Supreme Court To Review How Florida Doles Out The Death Penalty

Facade of US Supreme court in Washington DC on sunny day
Facade of US Supreme court in Washington DC on sunny day

The U.S. Supreme Court announced Monday that it will review how Florida decides which convicted criminals are eligible for the death sentence. Florida law limits the power of the jury in that decision, arguably in violation of an earlier high court ruling.

The justices agreed to hear an appeal from Timothy Lee Hurst, who was sentenced to death in 2000 for killing Cynthia Harrison, his co-worker at a Popeye's restaurant in Pensacola, Florida.

In its order, the high court said it would weigh the Florida law under the Sixth Amendment (which secures the right to a fair trial) and the Eighth Amendment (which bans cruel and unusual punishment) in light of its 2002 decision in Ring v. Arizona. In that earlier ruling, the court had held that it was the role of the jury, not the judge, to determine whether the "aggravating factors" needed to apply the death penalty exist in a particular case.

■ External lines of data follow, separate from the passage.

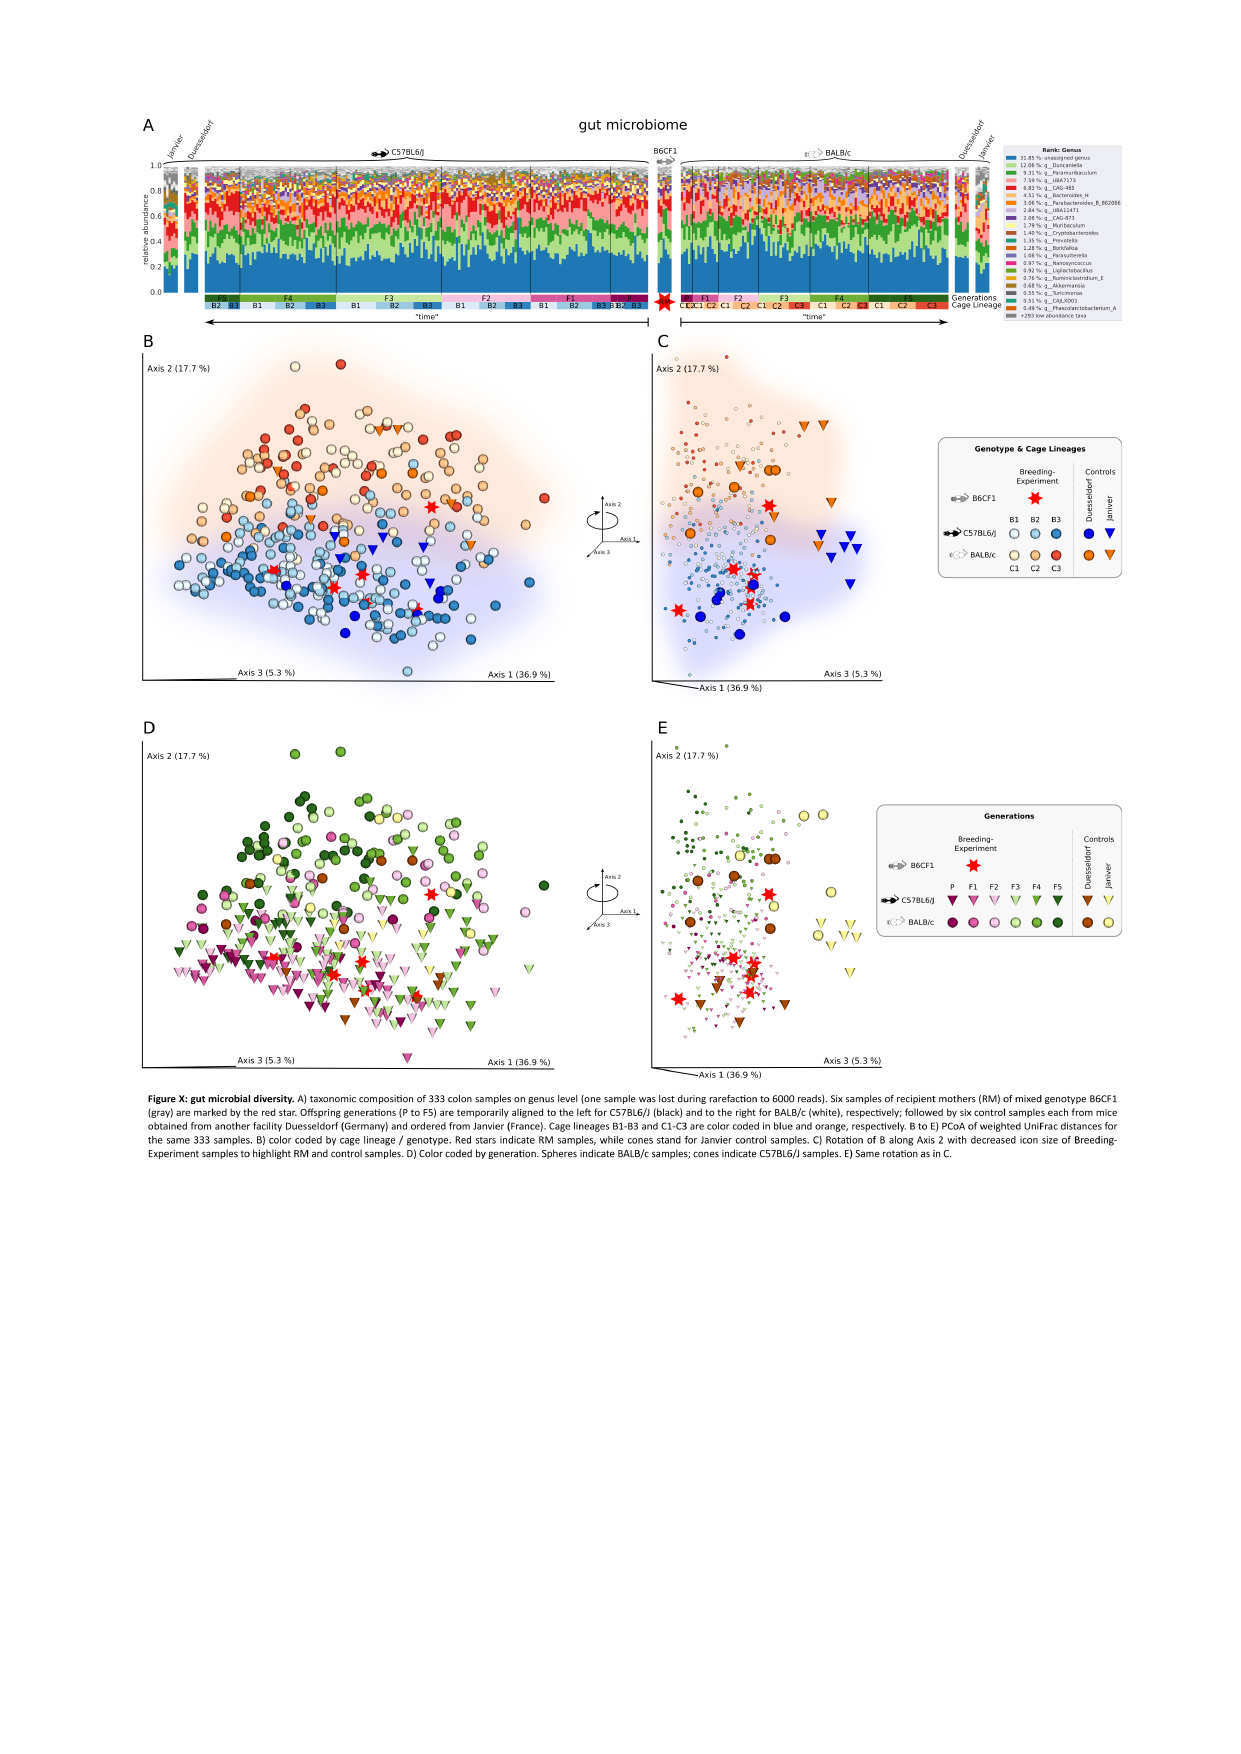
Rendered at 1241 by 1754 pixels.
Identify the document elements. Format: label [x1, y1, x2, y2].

picture [118, 118, 1123, 1166]
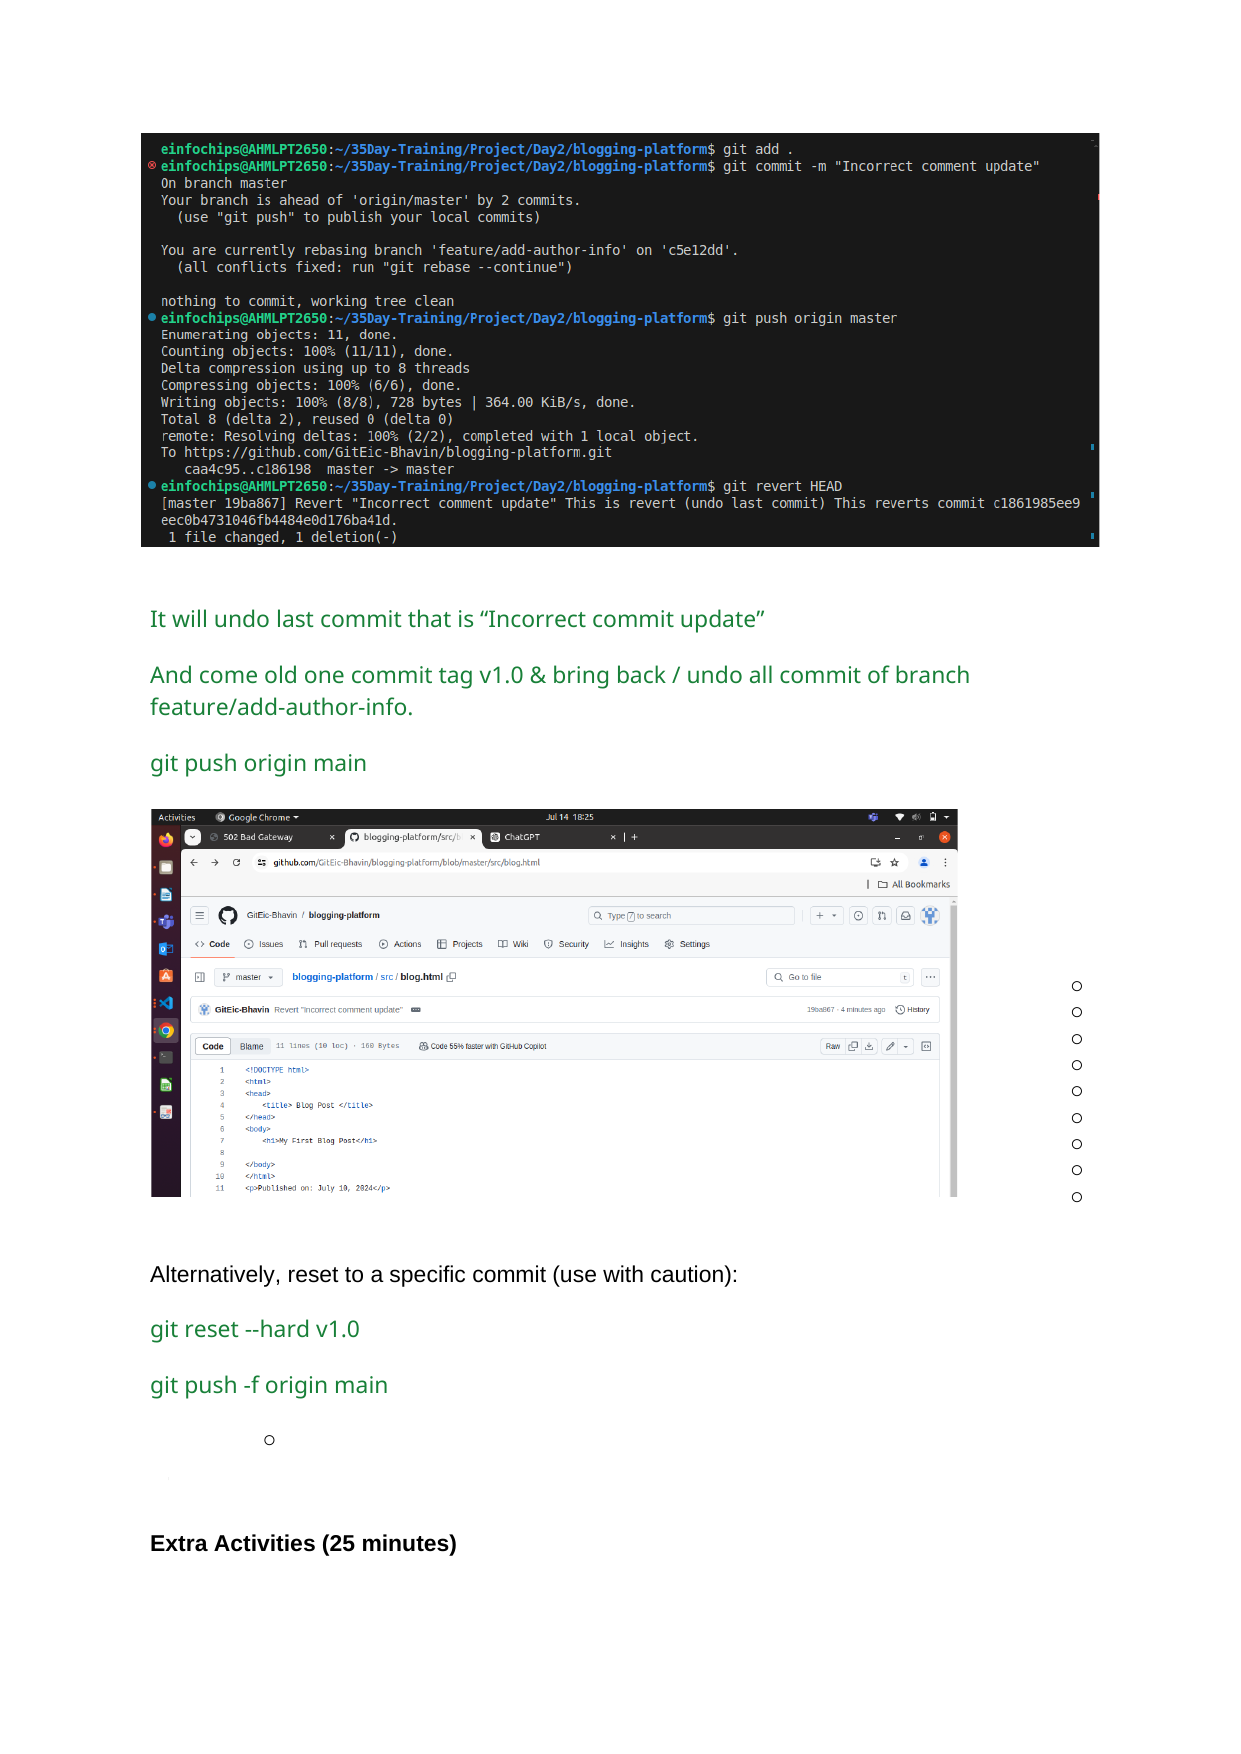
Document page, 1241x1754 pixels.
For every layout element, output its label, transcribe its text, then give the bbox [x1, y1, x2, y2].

text git push origin main [150, 747, 1090, 778]
text git push -f origin main [150, 1369, 1090, 1401]
text It will undo last commit that is “Incorrect commit update” [150, 603, 1090, 634]
picture [141, 133, 1100, 547]
subtitle Extra Activities (25 minutes) [150, 1530, 1090, 1557]
text And come old one commit tag v1.0 & bring back / undo all commit of branch feature/add-author-info. [150, 659, 1090, 722]
picture [151, 809, 958, 1197]
text Alternatively, reset to a specific commit (use with caution): git reset --hard v1.0 [150, 1261, 1090, 1344]
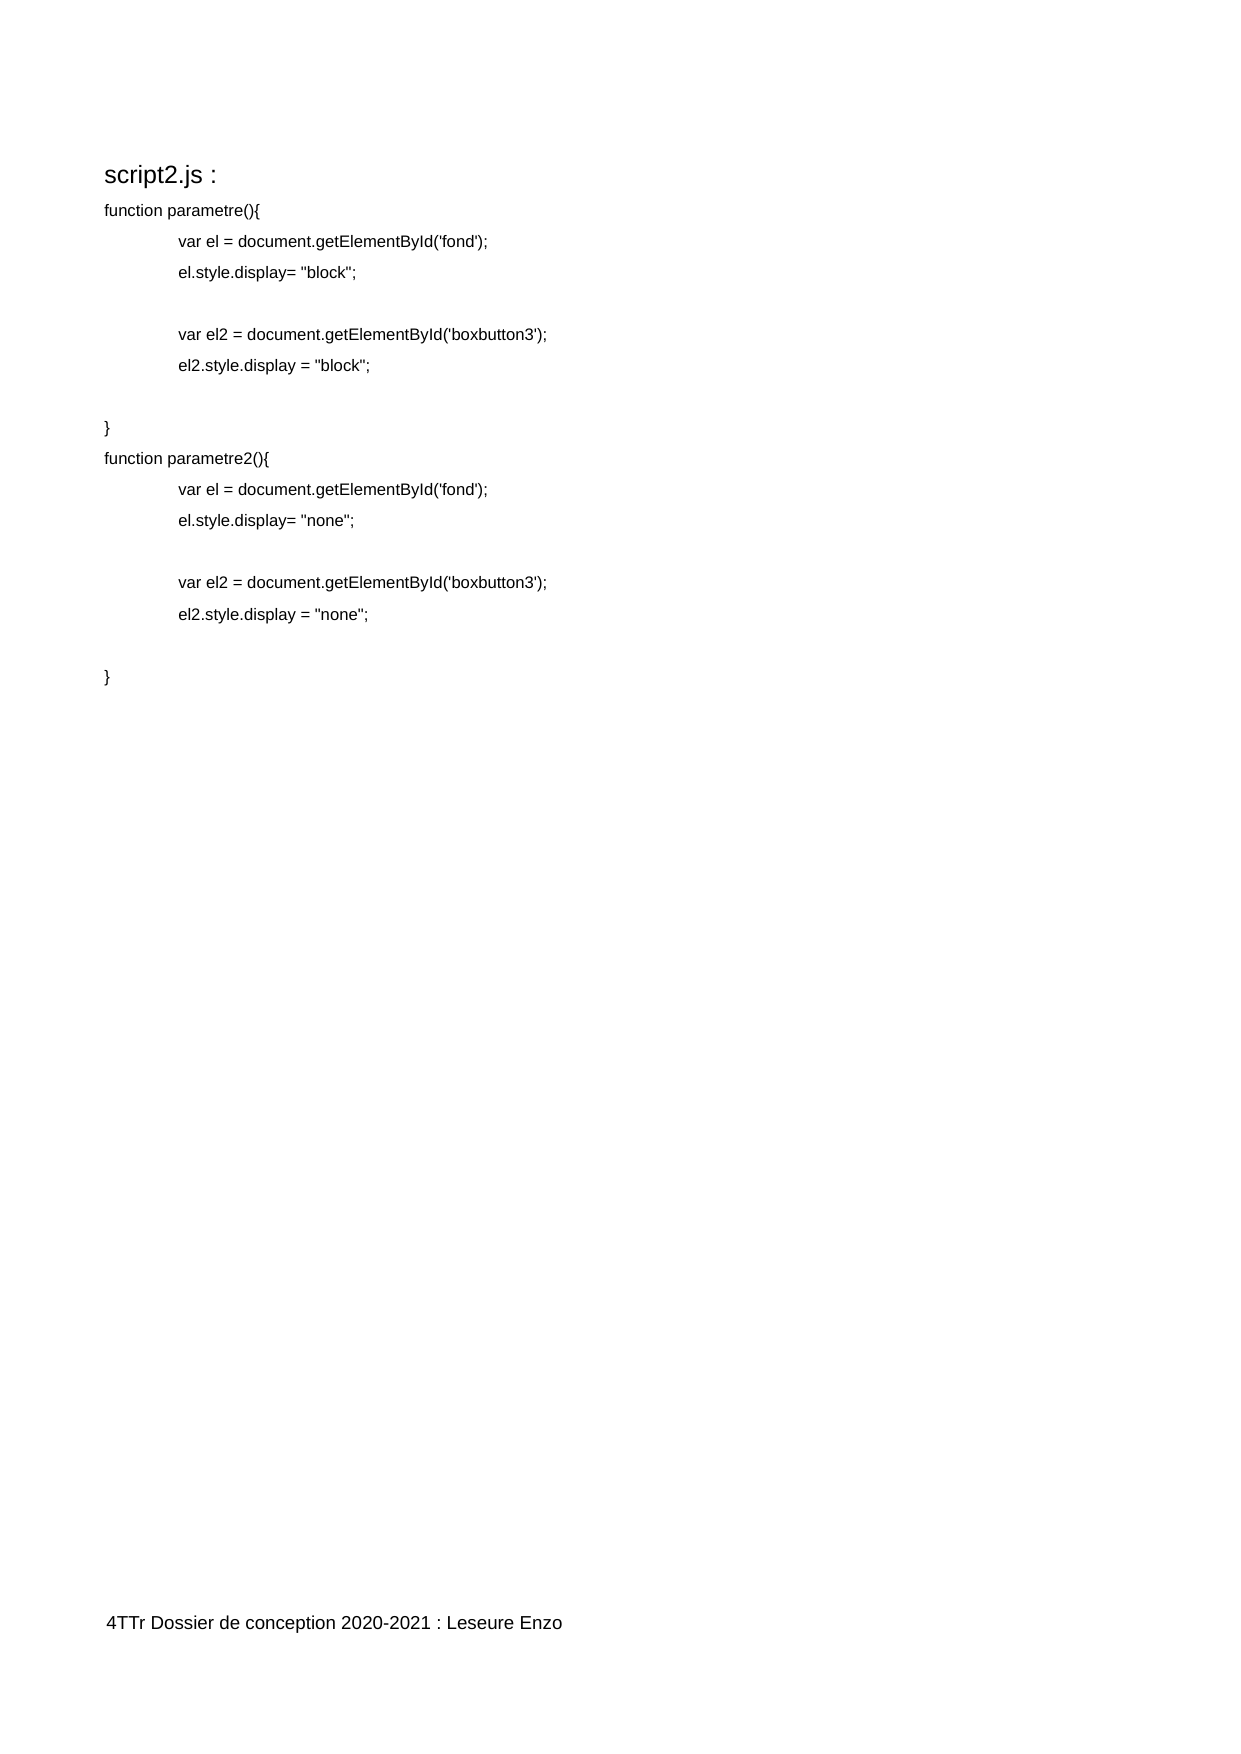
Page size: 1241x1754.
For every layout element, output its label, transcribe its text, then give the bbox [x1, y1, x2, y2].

text el2.style.display = "none"; [104, 604, 1134, 623]
text var el2 = document.getElementById('boxbutton3'); [104, 325, 1134, 344]
text el2.style.display = "block"; [104, 356, 1134, 375]
text function parametre(){ [104, 201, 1134, 220]
text el.style.display= "block"; [104, 263, 1134, 282]
text script2.js : [104, 160, 1134, 189]
text var el = document.getElementById('fond'); [104, 480, 1134, 499]
text } [104, 666, 1134, 686]
text function parametre2(){ [104, 449, 1134, 468]
text } [104, 418, 1134, 437]
text var el = document.getElementById('fond'); [104, 232, 1134, 251]
text var el2 = document.getElementById('boxbutton3'); [104, 573, 1134, 592]
text el.style.display= "none"; [104, 511, 1134, 530]
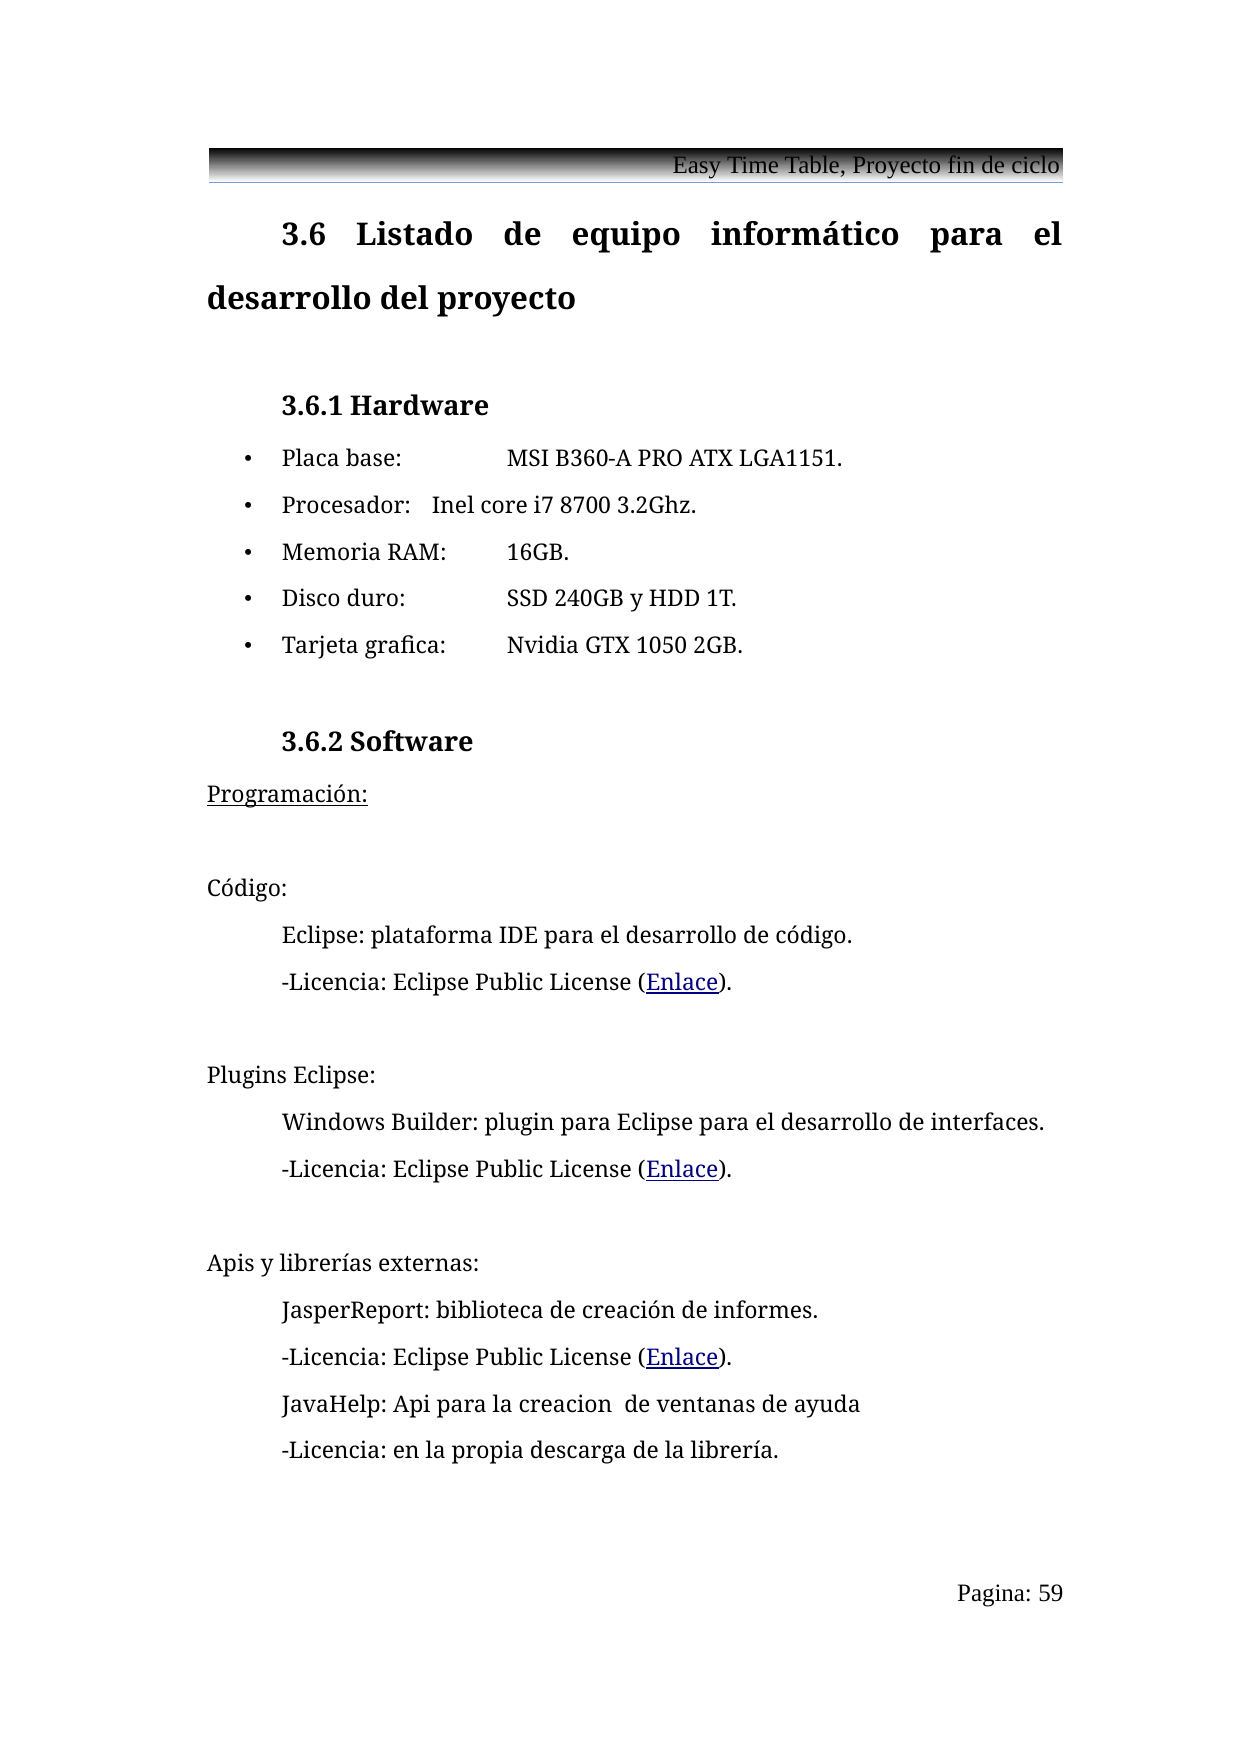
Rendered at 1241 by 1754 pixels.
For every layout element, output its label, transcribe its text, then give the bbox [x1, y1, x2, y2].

In Hurst's case, the jury voted 7-5 that he was eligible for the death penalty, according to U.S. News & World Report. In 1998, he had stabbed and slashed Harrison with a box cutter at least 60 times before leaving her in a freezer and making off with cash from the safe.

Under Florida's sentencing rules, the jury's broad recommendation then went to a judge, who determined the specific factors that made Hurst eligible for a death sentence. That sentence and the means by which it was reached were upheld by the Florida Supreme Court.

Before the U.S. Supreme Court, lawyers for Hurst argue that he is mentally disabled as a result of fetal alcohol syndrome and that this fact was not given adequate consideration during his sentencing. Hurst, who was 19 at the time of the murder, was found to have a full-scale IQ of 69, according to his appeal. (The Supreme Court had also ruled in 2002 that executing people with mental disabilities is unconstitutional.)

Hofstra University law professor Eric Freedman told U.S. News that the Florida Supreme Court's failure to abide by Ring v. Arizona "has long been a conspicuous flaw in the Florida system."

The Supreme Court will consider Hurst v. Florida in its next term, which begins in October. This spring, the justices will hear oral arguments in another death penalty case regarding the constitutionality of Oklahoma's lethal injection protocol.